Stored entries
------------
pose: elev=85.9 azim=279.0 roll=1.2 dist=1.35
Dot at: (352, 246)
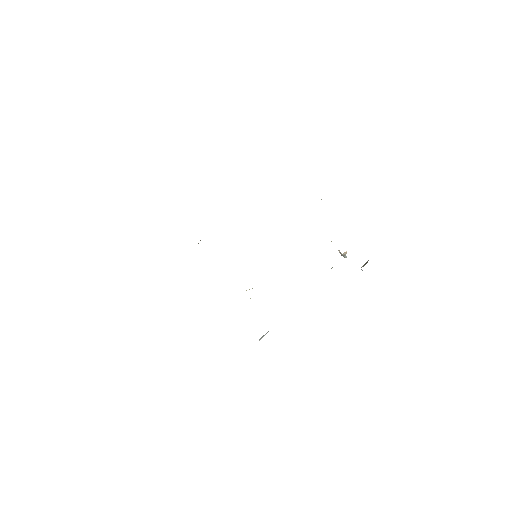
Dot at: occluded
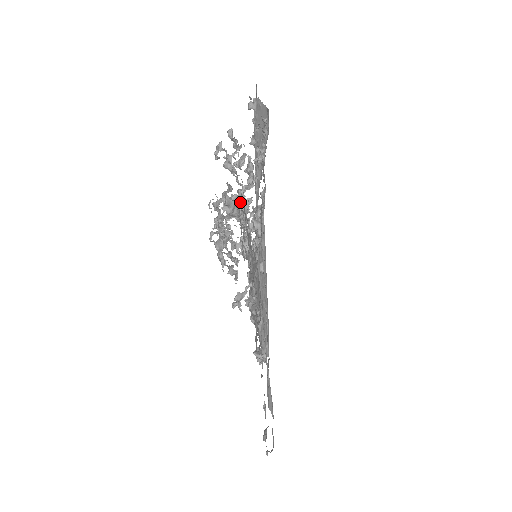
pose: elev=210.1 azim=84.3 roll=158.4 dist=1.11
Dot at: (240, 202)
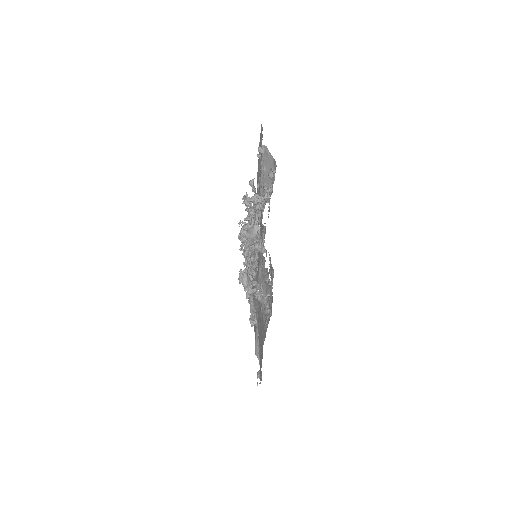
Dot at: (254, 229)
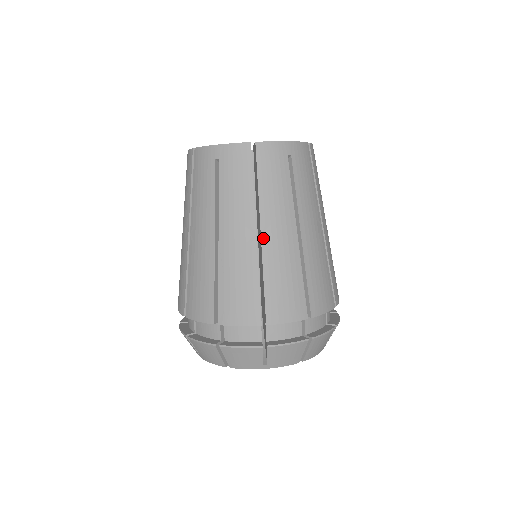
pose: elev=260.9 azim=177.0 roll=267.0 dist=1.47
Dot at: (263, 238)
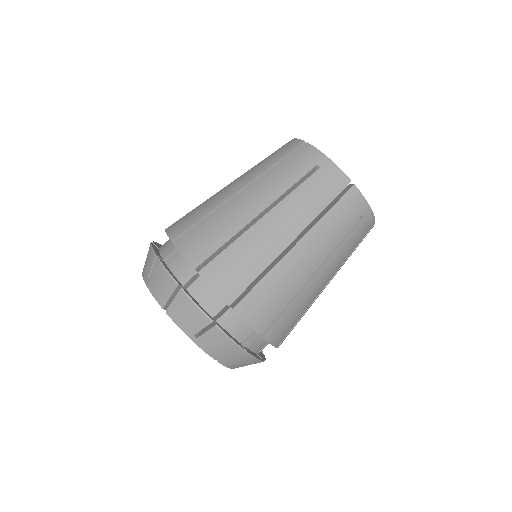
Dot at: (294, 249)
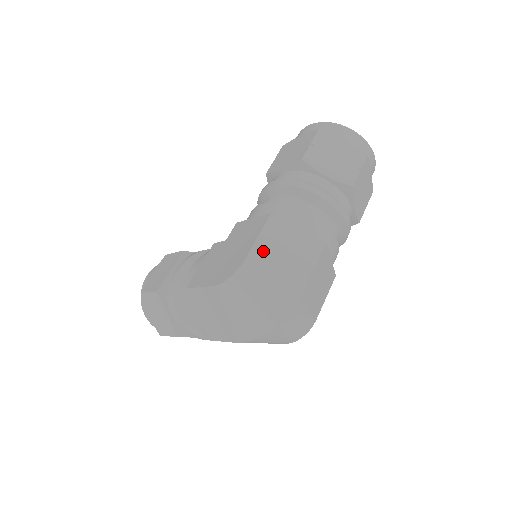
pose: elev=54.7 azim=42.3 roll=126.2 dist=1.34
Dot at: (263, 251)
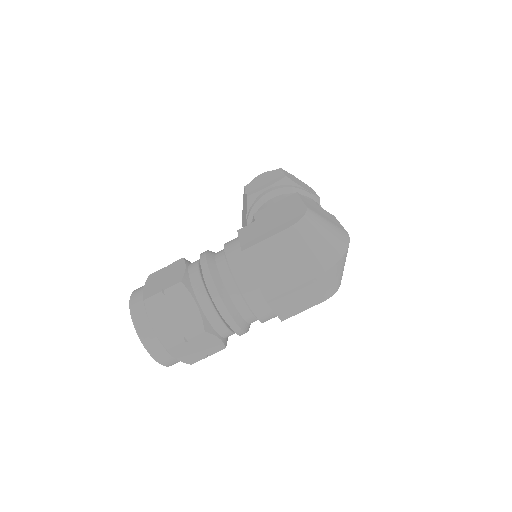
Dot at: (311, 207)
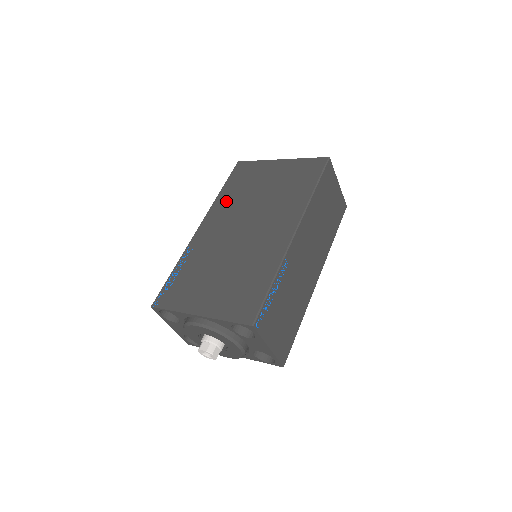
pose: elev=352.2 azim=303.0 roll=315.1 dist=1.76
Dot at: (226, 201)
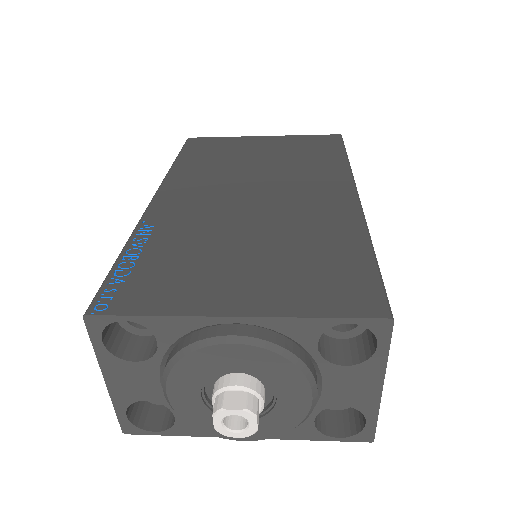
Dot at: (194, 170)
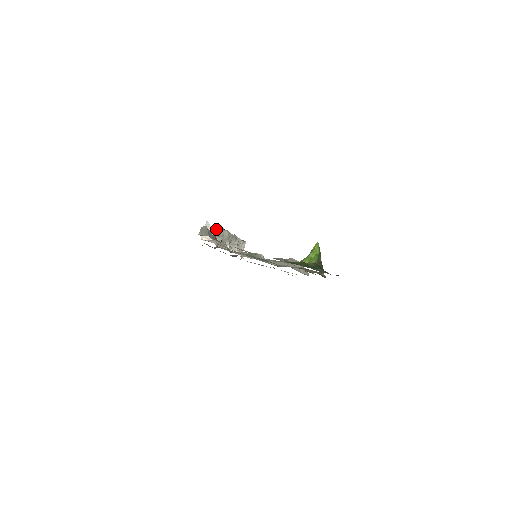
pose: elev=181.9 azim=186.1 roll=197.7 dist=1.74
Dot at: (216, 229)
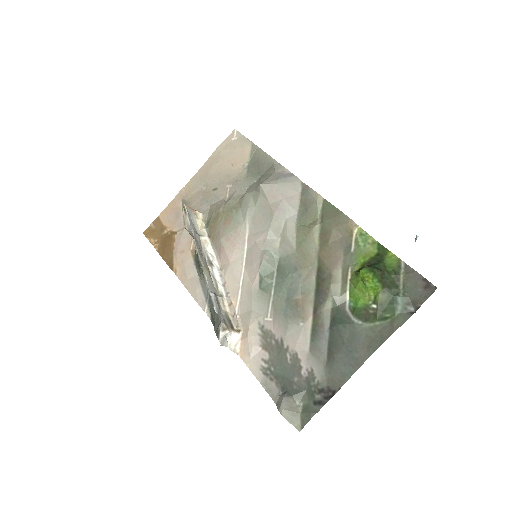
Dot at: (219, 317)
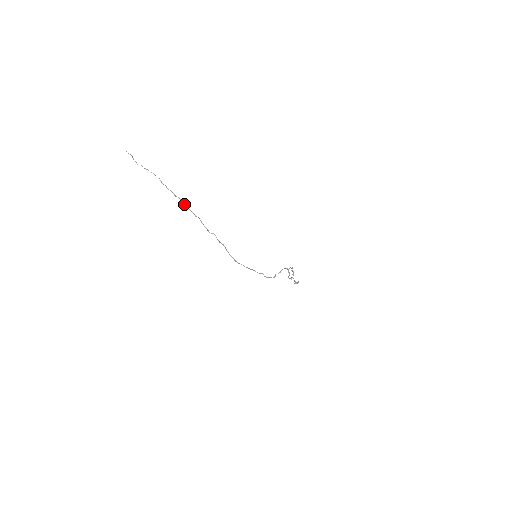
------------
# Exercise prompt
Please put every line of the listing above into a Markdown table with two columns, "Row" and "Listing line," skipping blank lines. Leave the pictures out.

# Worked answer
| Row | Listing line |
|---|---|
| 1 | pose: elev=85.9 azim=279.0 roll=1.2 dist=1.35 |
| 2 | Dot at: (352, 246) |
| 3 | Dot at: occluded |
| 4 | pose: elev=210.1 azim=84.3 roll=158.4 dist=1.11 |
| 5 | Dot at: (240, 202) |
| 6 | Dot at: (254, 229) |
| 7 | pose: elev=260.9 azim=177.0 roll=267.0 dist=1.47 |
| 8 | Dot at: (263, 238) |
| 9 | Dot at: (294, 249) |
| 10 | pose: elev=54.7 azim=42.3 roll=126.2 dist=1.34 |
| 11 | Dot at: (263, 251) |
| 12 | Dot at: (311, 207) |
| 13 | pose: elev=352.2 azim=303.0 roll=315.1 dist=1.76 |
| 14 | Dot at: (226, 201) |
| 15 | Dot at: (194, 170) |
| 16 | pose: elev=181.9 azim=186.1 roll=197.7 dist=1.74 |
| 17 | Dot at: (216, 229) |
| 18 | Dot at: (219, 317) |